Another thing to remember is if you change the lens aperture settings, you also change the shutter speed.
Whatever your style, I hope you now have a good idea of how to get the right kind of blur that you want in your background. To blur the background and focus solely on your subject, you need to choose the aperture yourself. If you are not comfortable with holding your camera, put it on a ledge, or anything that is steady and press the shutter button while your camera sits motionless. Then, at any time you choose to snap your shot, your camera will freeze the subject, as if it isn’t moving and the background which actually isn’t moving will appear as if it is. This option usually works when there is some available light or if you have pumped up your ISO to 800 or 1600 for example so your camera can expose fast before your subject get’s out of your frame.
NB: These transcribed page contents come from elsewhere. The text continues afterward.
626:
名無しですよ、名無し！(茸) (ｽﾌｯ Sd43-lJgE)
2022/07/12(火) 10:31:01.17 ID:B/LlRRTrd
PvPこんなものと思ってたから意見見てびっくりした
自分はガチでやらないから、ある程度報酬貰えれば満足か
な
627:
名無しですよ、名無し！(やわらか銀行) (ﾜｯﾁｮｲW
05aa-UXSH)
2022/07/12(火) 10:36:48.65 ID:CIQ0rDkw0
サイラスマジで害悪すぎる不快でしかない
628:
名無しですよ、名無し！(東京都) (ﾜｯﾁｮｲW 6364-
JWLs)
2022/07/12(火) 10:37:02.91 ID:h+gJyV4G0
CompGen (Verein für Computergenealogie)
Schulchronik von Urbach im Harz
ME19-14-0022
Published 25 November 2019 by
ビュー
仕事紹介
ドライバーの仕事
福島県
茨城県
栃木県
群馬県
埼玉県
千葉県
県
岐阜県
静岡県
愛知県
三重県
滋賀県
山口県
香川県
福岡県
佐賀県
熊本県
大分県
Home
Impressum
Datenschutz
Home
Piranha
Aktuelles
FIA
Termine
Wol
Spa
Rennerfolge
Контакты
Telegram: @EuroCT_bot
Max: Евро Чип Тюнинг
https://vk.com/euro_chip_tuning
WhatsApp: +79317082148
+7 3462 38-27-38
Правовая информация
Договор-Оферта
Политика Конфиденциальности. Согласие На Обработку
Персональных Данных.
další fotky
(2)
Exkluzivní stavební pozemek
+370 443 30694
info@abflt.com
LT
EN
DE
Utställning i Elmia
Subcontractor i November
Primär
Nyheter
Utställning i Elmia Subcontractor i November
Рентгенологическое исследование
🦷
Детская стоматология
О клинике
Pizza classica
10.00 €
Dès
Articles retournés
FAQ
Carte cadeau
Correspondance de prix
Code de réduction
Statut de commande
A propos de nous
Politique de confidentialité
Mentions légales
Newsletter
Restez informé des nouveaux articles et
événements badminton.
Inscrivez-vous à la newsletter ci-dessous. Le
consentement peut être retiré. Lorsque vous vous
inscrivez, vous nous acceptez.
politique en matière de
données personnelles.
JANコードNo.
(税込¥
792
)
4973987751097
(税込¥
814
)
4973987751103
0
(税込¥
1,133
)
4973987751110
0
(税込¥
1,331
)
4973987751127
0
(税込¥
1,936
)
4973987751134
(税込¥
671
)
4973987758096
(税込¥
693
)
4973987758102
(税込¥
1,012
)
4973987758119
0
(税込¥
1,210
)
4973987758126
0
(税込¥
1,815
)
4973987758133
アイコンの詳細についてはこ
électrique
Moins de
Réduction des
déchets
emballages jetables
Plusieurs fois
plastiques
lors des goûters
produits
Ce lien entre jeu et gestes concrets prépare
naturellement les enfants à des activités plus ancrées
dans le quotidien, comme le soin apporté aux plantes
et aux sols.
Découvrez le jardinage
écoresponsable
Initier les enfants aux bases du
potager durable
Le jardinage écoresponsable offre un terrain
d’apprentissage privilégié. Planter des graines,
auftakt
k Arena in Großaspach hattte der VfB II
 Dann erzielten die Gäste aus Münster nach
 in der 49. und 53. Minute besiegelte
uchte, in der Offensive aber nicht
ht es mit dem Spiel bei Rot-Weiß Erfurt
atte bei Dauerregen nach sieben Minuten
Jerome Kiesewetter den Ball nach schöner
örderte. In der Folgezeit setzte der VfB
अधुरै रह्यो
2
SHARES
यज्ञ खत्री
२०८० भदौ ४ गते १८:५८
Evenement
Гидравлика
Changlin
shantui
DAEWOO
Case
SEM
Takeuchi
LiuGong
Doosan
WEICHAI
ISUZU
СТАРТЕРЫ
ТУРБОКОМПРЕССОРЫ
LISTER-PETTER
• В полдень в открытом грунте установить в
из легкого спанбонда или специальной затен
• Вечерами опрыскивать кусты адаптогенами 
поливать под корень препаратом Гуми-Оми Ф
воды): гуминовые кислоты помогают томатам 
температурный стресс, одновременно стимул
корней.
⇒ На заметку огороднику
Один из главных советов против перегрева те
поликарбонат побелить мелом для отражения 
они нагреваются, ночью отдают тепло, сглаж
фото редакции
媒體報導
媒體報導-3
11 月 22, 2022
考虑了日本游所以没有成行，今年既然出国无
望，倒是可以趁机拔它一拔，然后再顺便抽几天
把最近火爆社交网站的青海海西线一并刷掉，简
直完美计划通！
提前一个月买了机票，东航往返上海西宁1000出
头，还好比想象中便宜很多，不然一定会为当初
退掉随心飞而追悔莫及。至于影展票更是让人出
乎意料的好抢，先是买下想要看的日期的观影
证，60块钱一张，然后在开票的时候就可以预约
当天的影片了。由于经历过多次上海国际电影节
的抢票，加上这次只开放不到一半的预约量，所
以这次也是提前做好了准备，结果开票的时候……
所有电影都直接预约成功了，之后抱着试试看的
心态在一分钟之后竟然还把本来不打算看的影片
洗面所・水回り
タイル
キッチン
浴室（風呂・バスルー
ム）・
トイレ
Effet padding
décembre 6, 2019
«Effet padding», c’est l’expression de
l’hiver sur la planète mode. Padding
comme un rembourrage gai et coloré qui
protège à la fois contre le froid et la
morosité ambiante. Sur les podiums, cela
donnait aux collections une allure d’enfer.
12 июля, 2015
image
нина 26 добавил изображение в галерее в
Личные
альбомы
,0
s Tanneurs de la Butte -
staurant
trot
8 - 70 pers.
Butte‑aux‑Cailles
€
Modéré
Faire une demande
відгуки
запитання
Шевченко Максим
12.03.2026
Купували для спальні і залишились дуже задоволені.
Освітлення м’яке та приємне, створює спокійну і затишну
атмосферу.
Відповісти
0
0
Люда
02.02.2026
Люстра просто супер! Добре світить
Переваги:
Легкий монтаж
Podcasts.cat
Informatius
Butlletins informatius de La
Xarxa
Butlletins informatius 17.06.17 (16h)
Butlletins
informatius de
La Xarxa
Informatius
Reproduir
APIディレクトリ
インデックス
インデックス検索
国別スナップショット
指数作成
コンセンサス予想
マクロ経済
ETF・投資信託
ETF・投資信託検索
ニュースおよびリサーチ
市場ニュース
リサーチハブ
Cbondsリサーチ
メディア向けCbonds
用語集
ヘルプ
Finally, once you have mastered the first two types and you have worked up some courage, pop out your flash or stick it on your camera, depending on what you use and start creating some awesome photos with Rear Curtain sync! The moving subjects will show up all blurry and your background, if done properly will be sharp, giving the feeling that something ethereal, something ghostly is moving in the photo. You just need to reduce the area of focus of the lens, so that anything outside it gets blurred. And if all else fails, do what I do; stand still, aim your camera, hope for a still and get a blur! You will need to practice with different apertures at different distances from your subject to achieve the desired sharpness.
By telling the camera to expose first and Flash later, you get your subject nice and sharp and the background goes all blurry. Blurred Backgrounds and How to Get ThemThere are essentially two ways to do this; using the camera lens and Photoshop. If you're using Photoshop, all you need to do is get the background in one layer and the object in another, and add the blur filter or the 'Smart Blur' to the background.
When using Rear Curtain sync, depending on your camera and sensor size of course use similar to the following settings.
If you want to accept the challenge to get the perfect blur, however, you need to use your camera right.Choosing Your Center of FocusBackgrounds blur according to how the center object holds itself according to the background and how you hold the camera to the object.
Use an f stop of 11 to get a narrow dof, turn off your Auto Focus and go fully manual, switch on your flash, activate Rear curtain flash sync, and set your ISO to 800. So, go to a place where there is enough light, extend your arm, pre focus on your hand and shoot anyone at an arms distance!